The University of Calgary is discussing the possibility of reorganizing four arts-related faculties into one super arts faculty on campus. In a recent memo, president Harvey Weingarten and provost Alan Harrison announced plans to initiate discussion between the faculties of communications and culture, fine arts, humanities and social sciences.

While there have been many informal discussions in past years on the topic, the memo outlined the current strategy for analysis, including external consultation, preparation of a fact book and using one senior academic from each faculty to serve as internal leaders and discussion facilitators. The president and provost have also requested invitations to meetings in each faculty to discuss concerns about the current structure.

"At this stage, we're having more explorative discussions," said Harrison. "It is our intention to consult with more broadly based faculties at other institutions."

In Dec. 2004, deans from these four faculties met to discuss possible review of faculty structures, but at that time nothing formal was followed through. The decision to hold these discussions now is due to "increased emphasis on multi-disciplinarity, the undergraduate student experience, expansion of graduate studies and changed processes for resource allocation," claimed the memo. It argued that the current structure "impedes" students' academic goals.

"We want to see whether there are compelling academic arguments," said Harrison.

Social science dean Dr. Kevin McQuillian wants to start by looking at the current organization. He argued there is not one right solution.

"We can see lots of different models across the country and things work reasonably well," he said. "But I think it's worth taking a look at this and seeing if there are advantages that might come out of a different kind of organization than we have. Whether there are savings in terms of how we administer things, that hopefully will make more resources available for teaching or for research at the university. . . If there are ways of doing things more efficiently, I think we should take a serious look at them."

Some of Canada's top universities, including McGill University and the University of Western Ontario, have one faculty for all of their liberal arts programs.

Faculty of fine arts dean Ann Calvert agreed with McQuillian, saying that there was an obvious academic advantage in an integrated faculty.
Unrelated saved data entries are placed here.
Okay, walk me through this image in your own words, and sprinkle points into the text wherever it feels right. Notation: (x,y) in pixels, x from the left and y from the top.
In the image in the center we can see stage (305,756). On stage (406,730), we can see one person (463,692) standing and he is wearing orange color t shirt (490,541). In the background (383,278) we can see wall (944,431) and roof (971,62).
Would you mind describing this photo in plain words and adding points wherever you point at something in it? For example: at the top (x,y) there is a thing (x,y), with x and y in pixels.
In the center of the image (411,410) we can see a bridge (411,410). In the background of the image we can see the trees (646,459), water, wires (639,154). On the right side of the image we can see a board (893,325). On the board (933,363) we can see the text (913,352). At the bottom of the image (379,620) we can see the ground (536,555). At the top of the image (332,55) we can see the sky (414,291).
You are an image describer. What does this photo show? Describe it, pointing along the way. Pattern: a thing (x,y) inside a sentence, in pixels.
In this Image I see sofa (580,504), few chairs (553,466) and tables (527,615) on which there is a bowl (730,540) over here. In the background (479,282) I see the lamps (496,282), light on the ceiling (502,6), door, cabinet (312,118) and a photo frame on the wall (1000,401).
She also said time is needed to analyze all the implications.

"One of the academic advantages that is anticipated is the stronger opportunities for interdisciplinary work and collaboration," she added. "I expect that a report will be rendered that will offer us some suggestions and some analysis and then it will be up to the general faculties council to review that and look at those recommendations, discuss them and make a decision."

If the change was passed, four out of 16 faculties and nearly 7,000 or a quarter of full-time students would be affected.
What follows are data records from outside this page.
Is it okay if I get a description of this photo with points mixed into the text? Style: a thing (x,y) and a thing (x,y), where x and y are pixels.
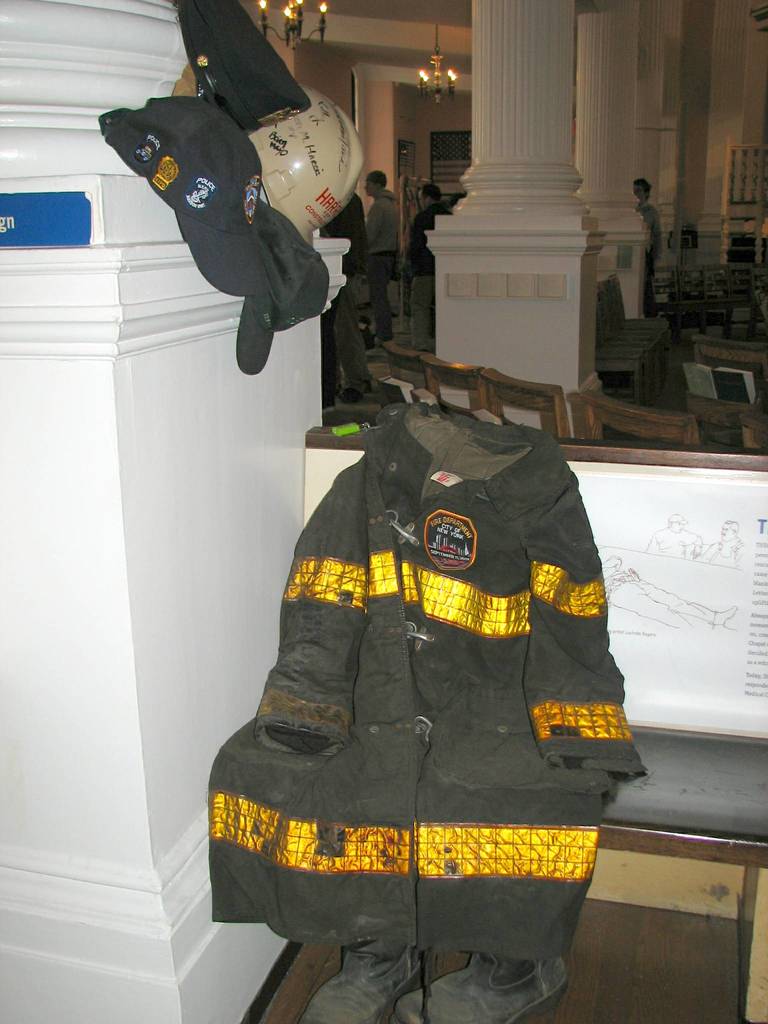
In the center of the image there is a bench (748,602). On bench (691,558) we can see cloth (437,690). In the middle of the image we can see chairs (450,376). In the background of the image (665,150) we can see pillars (524,332), caps (184,176), board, some persons (418,219), wall (447,125), chandeliers (262,22). At the top of the image (450,28) we can see the roof (465,24). At the bottom of the image (581,936) we can see shoes (434,1014) and floor (673,999).
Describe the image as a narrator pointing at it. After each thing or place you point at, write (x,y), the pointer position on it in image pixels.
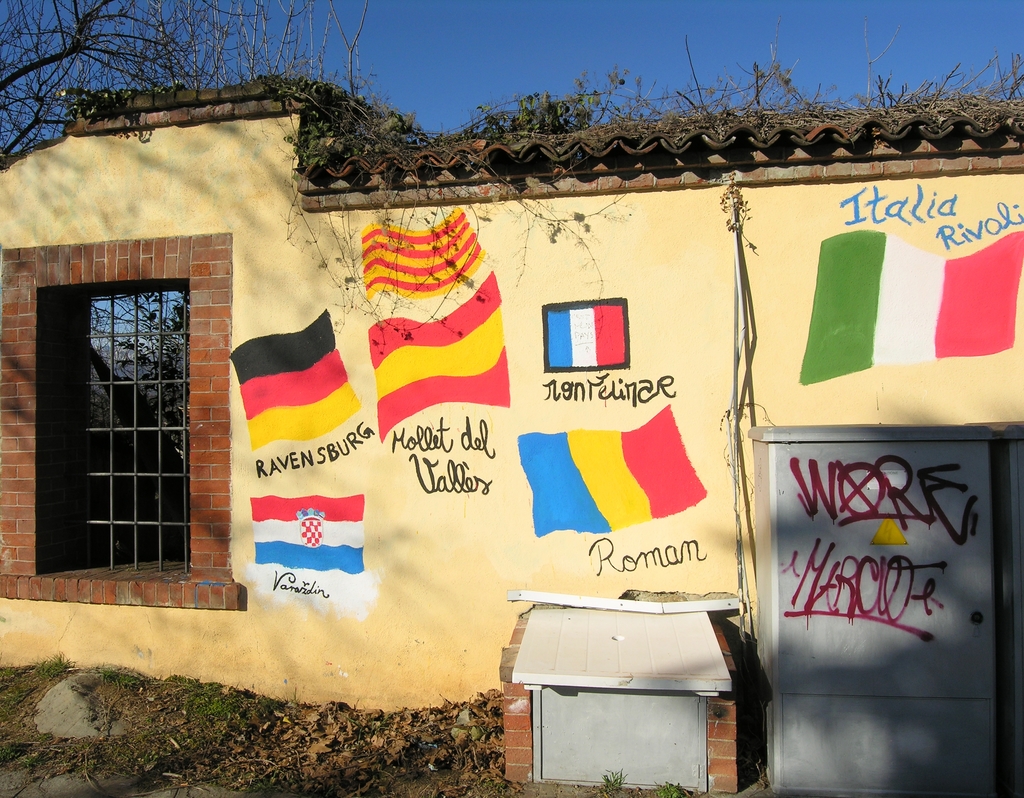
There are different flags (459,367) on this wall (556,411), in the left side (116,436) it is an iron grill (112,379).
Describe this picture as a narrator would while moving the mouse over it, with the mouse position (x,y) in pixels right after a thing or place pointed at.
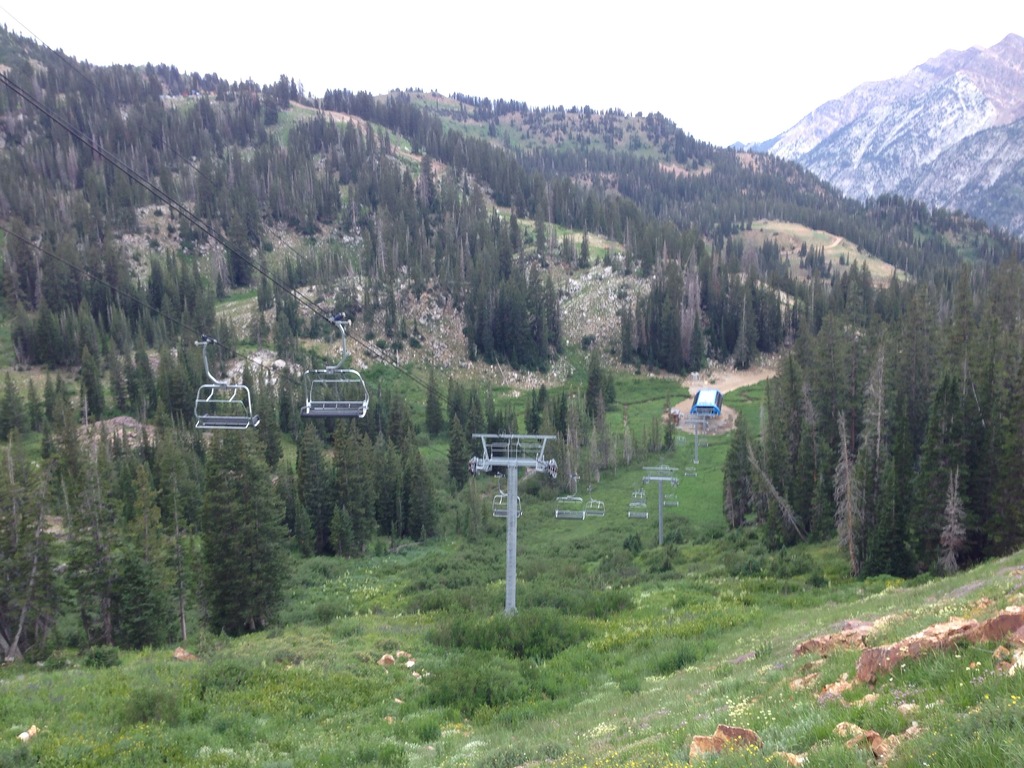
This image consists of mountains (164,255) on which there are trees (460,408). In the middle (368,399), there is a ropeway (547,468) along with poles (543,449). At the bottom (682,704), there are rocks (959,625) and green grass (852,714).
"The question we have to ask ourselves right now is whether it's a good idea, whether it's feasible, whether it's good for the university," said Su social science faculty representative Teale Phelps Bondaroff. "For me, the most important thing is student consultation."

The memo acknowledged organizing details of any possible new administrative arrangement involved with a new structure may take several years, but an informed discussion is planned for the May 21, 2009 GFC meeting. GFC will then decide on the structure for the arts-related faculties.

"[We plan to] collect information, pull it all together, share that information, distill it, modify it, then start to see if something emerges," said Harrison.